Sunday, June 21, 2009

FitNesse for a Particular Purpose

I've been aware of Ward Cunningham's "Fit" framework ( for some time. I've never actually used it, because it seemed "hard" and my business analysts had their own way of doing things.

My current project introduced me to "FitNesse" (, a wiki which integrates the Fit framework with wiki pages, and forced me to learn to use it for real enterprise-scale projects, both interactively and as an automated test suite to be run as part of our continuous build process.

Boy, have I been missing out; this thing rocks!

At the core, FitNesse is a wiki. It's important to remember that, because as it's presented in the documentation, it's primarly a test tool. But here's the thing: if you just type your requirements into the wiki, it more-or-less demands that you write tests, too. That is, that you express your requirements as something that the developers must test. That has two huge benefits: 1) it makes sure developers speak the same language as the requirements, and 2) it forces requirements to be testable. Because it's a wiki, as developers and analysts come to a shared understanding of the requirements, either can easily tweak the pages to say what needs saying, and the tests to express those requirements succinctly.

As requirements and associated tests are developed in FitNesse pages, you can check them in to source control, run them regularly, and there's no need to back-trace test to code to requirements--if the FitNesse tests run, you've met all the requirements they embody. It's about the shortest distance between requirements and a quality deliverable I have ever seen, and one of the lowest overhead. Rather than checking our FitNesse pages in "at the end of an edit", we have a scheduled job which checks in any changes at the end of every day.

The examples on the Fit and FitNesse web sites are simple; I encourage you to go there now and have a look. These are great for learning, but they don't express the real power of the tool.

Here's an example from my current project in all its enterprise-messy glory. This is what real enterprise application testing is about. The image below is about 2/3 of the testing page for one scenario (click the image for a full-size rendering. It's large (about 100k, and about 3x my screen)). Most of the page sets up the test conditions. Along the way, there are tests to verify the (very complex) input data are correct; "Read Tax Rate Area", for example, generates numbers which aren't in any specific location--they're summed over dozens of inputs already in the database. Any heading with a question mark is an invitation to invoke the application code to see what the results are.

- **Record extracts**:
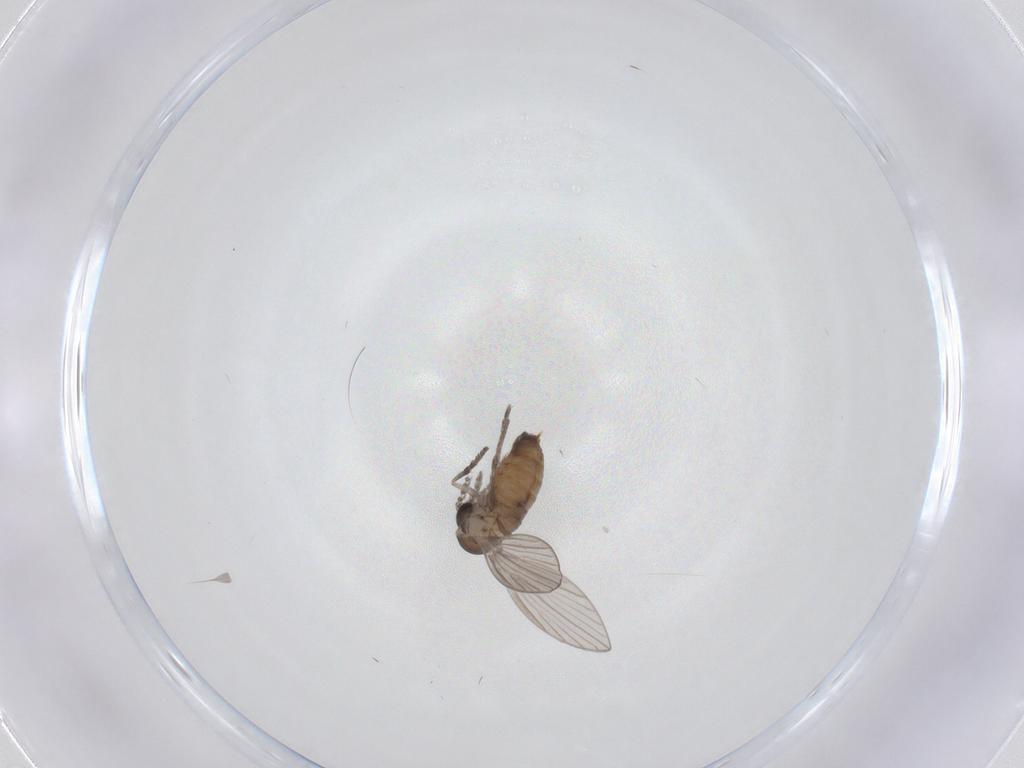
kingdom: Animalia
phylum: Arthropoda
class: Insecta
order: Diptera
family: Psychodidae
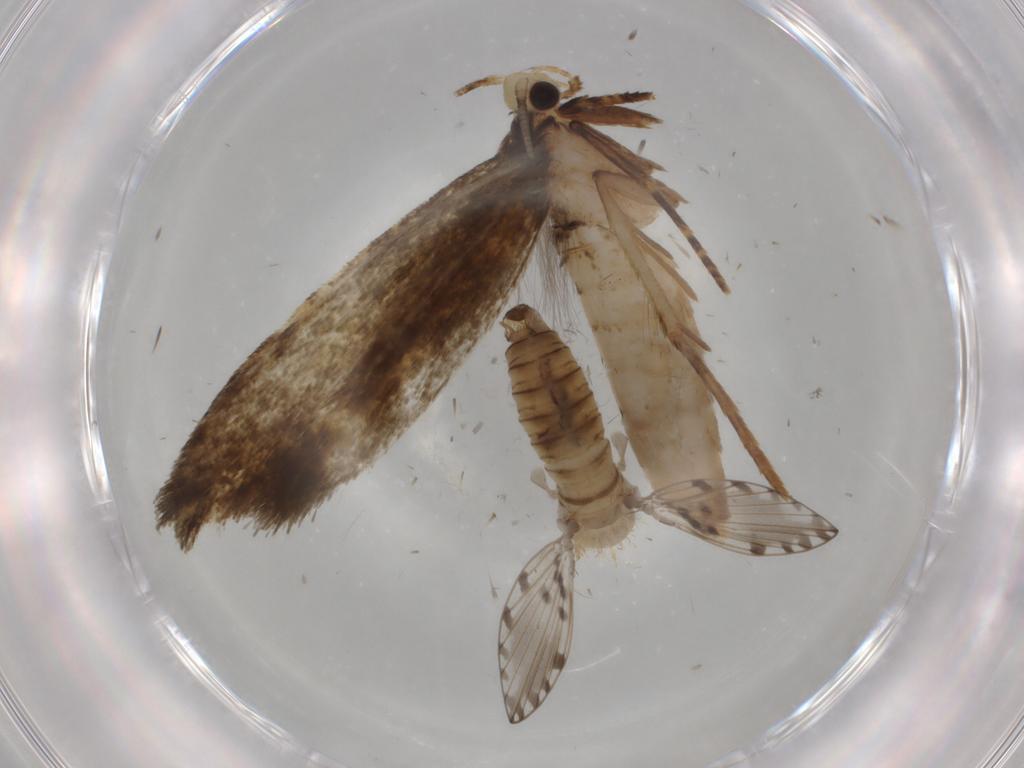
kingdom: Animalia
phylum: Arthropoda
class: Insecta
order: Diptera
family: Psychodidae
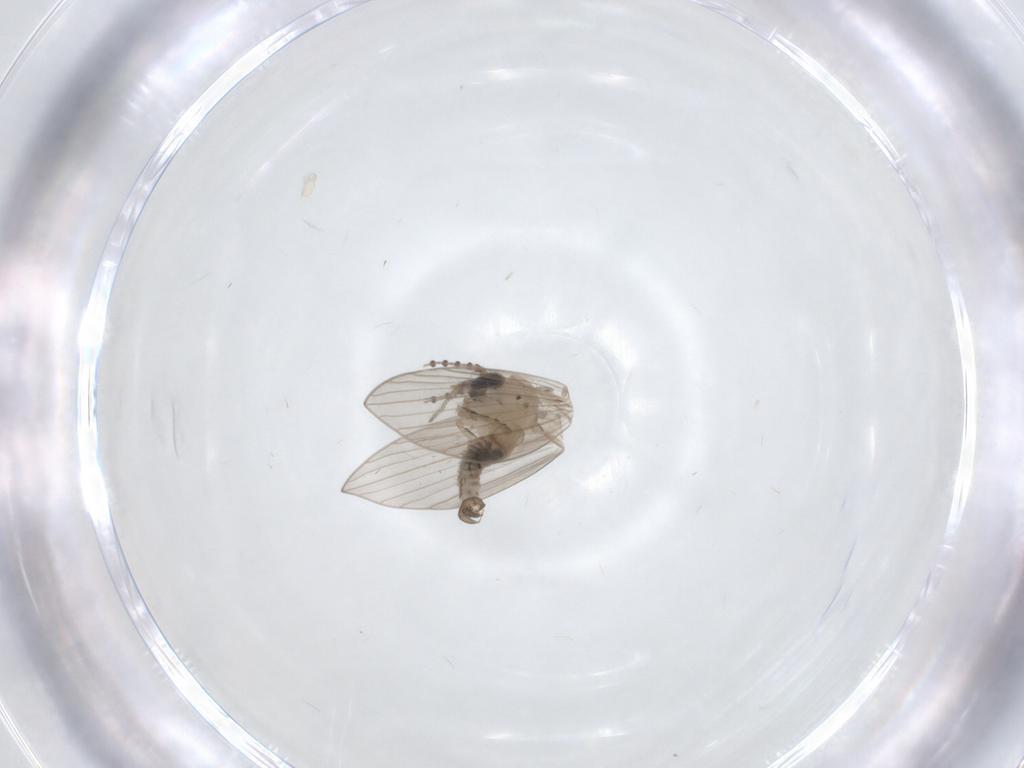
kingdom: Animalia
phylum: Arthropoda
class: Insecta
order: Diptera
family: Psychodidae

- **Required work**:
1) Rewrite the paragraph of the FitNesse post that begins "At the core, FitNesse is a wiki" as a short bulleted list that keeps its main facts.
2) From the FitNesse post, extract the passage starting at "The examples on" and ending at "the results are.".

- **Solution list**:
1)
- FitNesse is at its core a wiki, though the documentation presents it mainly as a test tool.
- Typing requirements into the wiki more or less demands that you also write tests, expressing requirements as something developers must test.
- Benefit 1: developers speak the same language as the requirements.
- Benefit 2: requirements are forced to be testable.
- Because it is a wiki, developers and analysts who reach a shared understanding can easily tweak the pages to state the requirements and to express them succinctly as tests.

2)
The examples on the Fit and FitNesse web sites are simple; I encourage you to go there now and have a look. These are great for learning, but they don't express the real power of the tool.

Here's an example from my current project in all its enterprise-messy glory. This is what real enterprise application testing is about. The image below is about 2/3 of the testing page for one scenario (click the image for a full-size rendering. It's large (about 100k, and about 3x my screen)). Most of the page sets up the test conditions. Along the way, there are tests to verify the (very complex) input data are correct; "Read Tax Rate Area", for example, generates numbers which aren't in any specific location--they're summed over dozens of inputs already in the database. Any heading with a question mark is an invitation to invoke the application code to see what the results are.